任务说明 A - 根据下文的Hnswlib介绍，热门向量数据库Milvus用哪个底层ANN库来提供HNSW检索？
任务说明 B - 在下文的Hnswlib介绍中，声明索引那行代码的注释列出了space参数的可选值。请写出全部可选值。
任务说明 C - 把下文Hnswlib介绍中以“将节点划分成不同层级”开头的段落改写成分条列表，保留主要步骤。

节选段落 -

....

Hnswlib 介绍与入门使用

Hnswlib是一个强大的近邻搜索（ANN)库，官方介绍 Header-only C++ HNSW implementation with python bindings, insertions and updates. 热门的向量数据库Milvus底层的ANN库之一就是Hnswlib, 为milvus提供HNSW检索。

HNSW 原理

将节点划分成不同层级，贪婪地遍历来自上层的元素，直到达到局部最小值，然后切换到下一层，以上一层中的局部最小值作为新元素重新开始遍历，直到遍历完最低一层。

安装使用

从源码安装：

apt-get install -y python-setuptools python-pip

git clone https://github.com/nmslib/hnswlib.git

cd hnswlib

pip install .

或者直接pip安装 pip install hnswlib

python 使用

import hnswlib

import numpy as np

dim = 16

num_elements = 10000

# Generating sample data

data = np.float32(np.random.random((num_elements, dim)))

# We split the data in two batches:

data1 = data[:num_elements // 2]

data2 = data[num_elements // 2:]

# Declaring index

p = hnswlib.Index(space='l2', dim=dim)  # possible options are l2, cosine or ip

# Initializing index

# max_elements - the maximum number of elements (capacity). Will throw an exception if exceeded

# during insertion of an element.

# The capacity can be increased by saving/loading the index, see below.

#

# ef_construction - controls index search speed/build speed tradeoff

#

# M - is tightly connected with internal dimensionality of the data. Strongly affects memory consumption (~M)

# Higher M leads to higher accuracy/run_time at fixed ef/efConstruction

p.init_index(max_elements=num_elements//2, ef_construction=100, M=16)

# Controlling the recall by setting ef:

# higher ef leads to better accuracy, but slower search

p.set_ef(10)

# Set number of threads used during batch search/construction

# By default using all available cores

p.set_num_threads(4)

print("Adding first batch of %d elements" % (len(data1)))

p.add_items(data1)

# Query the elements for themselves and measure recall:

labels, distances = p.knn_query(data1, k=1)

....

给定数据 -
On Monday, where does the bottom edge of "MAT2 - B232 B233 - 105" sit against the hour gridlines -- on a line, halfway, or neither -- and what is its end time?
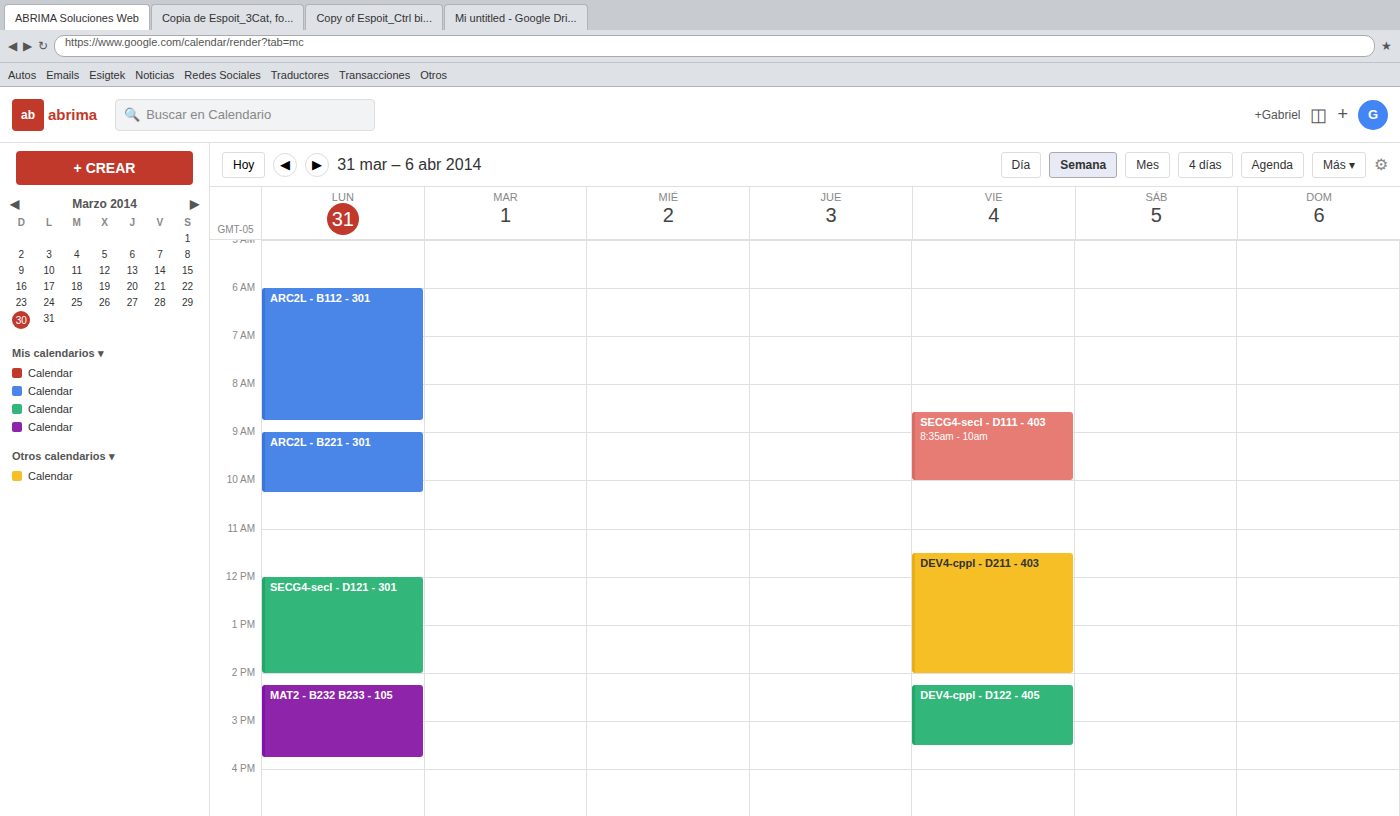
3:45 PM -- neither: three quarters of the way from the 3 PM line to the 4 PM line.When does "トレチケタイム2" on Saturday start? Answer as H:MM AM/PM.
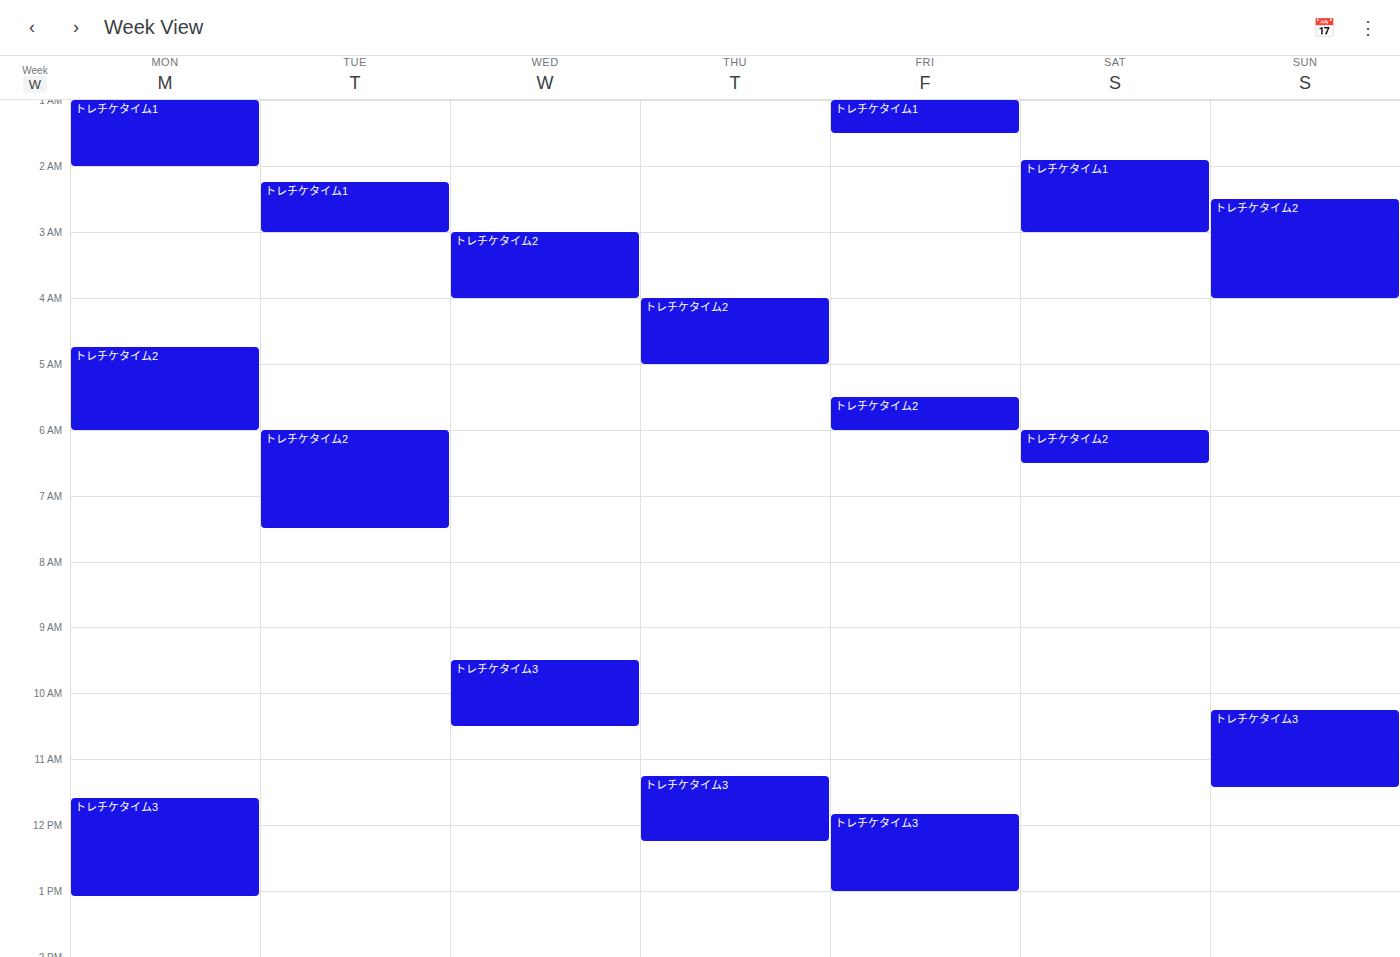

....

练习输出 A - Hnswlib。

练习输出 B - l2、cosine、ip

练习输出 C -
1. 将节点划分成不同层级。
2. 从上层开始贪婪地遍历元素，直到达到局部最小值。
3. 切换到下一层，以上一层的局部最小值作为新元素重新开始遍历。
4. 如此进行，直到遍历完最低一层。